Now...looking at the pics....I'm not sure what I'm looking at.............


----------



## Richard King (Aug 7, 2013)

Go to the hardware or auto store and buy some Loc-tite BLUE as it glues in the set screw.  The blue is designed to loosen with only a wrench.  If you buy the green Loc-Tite, you will need to heat up the set screw to loosen it.  The double set screw works too.  I would not like to see you center punch the end of the hole so it can't move out.  (I know you didn't say you did that, but I wanted to tell the others reading this, that that's only done in extreme cases.)

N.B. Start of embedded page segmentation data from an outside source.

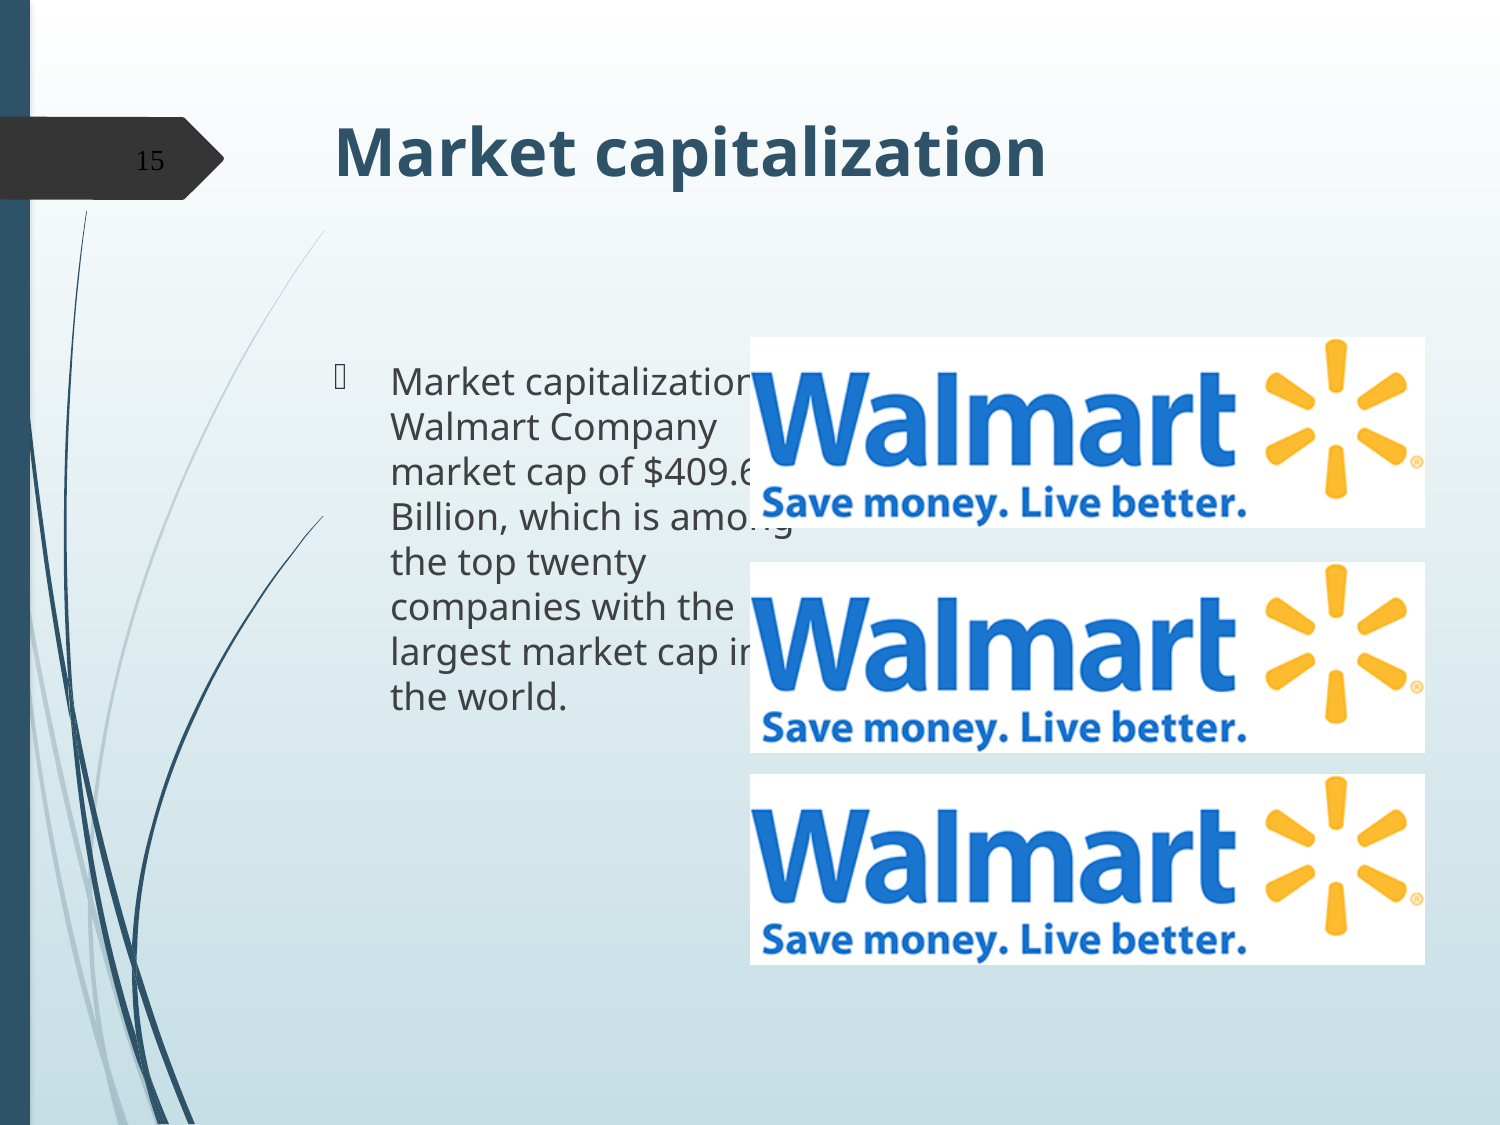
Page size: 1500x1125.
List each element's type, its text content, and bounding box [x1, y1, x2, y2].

picture [749, 337, 1426, 528]
list Market capitalization of Walmart Company market cap of $409.65 Billion, which is among the top twenty companies with the largest market cap in the world. [318, 350, 844, 969]
slide_number 15 [83, 129, 180, 189]
picture [749, 774, 1426, 966]
title Market capitalization [319, 102, 1400, 313]
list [749, 562, 1426, 753]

I would recommend everyone check the bolts / screws as they tend to loosen over time.  Just like you did to your bike when you were a kid.         Rich

You can do it again with Loc-Tite or next time it comes loose.  It's just a suggestion and to help another member who has an issue like this.  Thanks for the question!   Rich


----------



## bloomingtonmike (Aug 7, 2013)

The picture is of the part I made AFTER fixing the pulley. I should go back in and Loctite them. I plan to change out the belts for link-belts and swap to a 3ph motor and VFD. Ill do that when I do that maintenance.


----------



## wa5cab (Aug 8, 2013)

Mikie,

The 4-step pulleys (and the 2-step) should be keyed to their shafts with Woodruff keys (except the motor shaft usually has a square key). A loose set screw will let the pulley slide axially on the shaft but not spin. If yours slip when you loosen the set screws, you need to remove the belts, remove the pulleys, and install the keys before you use it again.

Robert D.


----------



## The Liberal Arts Garage (Jul 3, 2015)

Like the grease fittings on your old car------ checking  your set screws is a good 
Excuse to observe ( wiggle? ) everything else.  .........BLJHB


----------



## spongerich (Jul 4, 2015)

I was about 5 minutes from tearing open the gearbox on my Delta band saw after it mysteriously stalled during a cut.  It ran fine, but as soon as you applied cutting pressure the blade would stop.    Took me a good long while before I finally noticed that the pulley was just spinning on the input shaft.


----------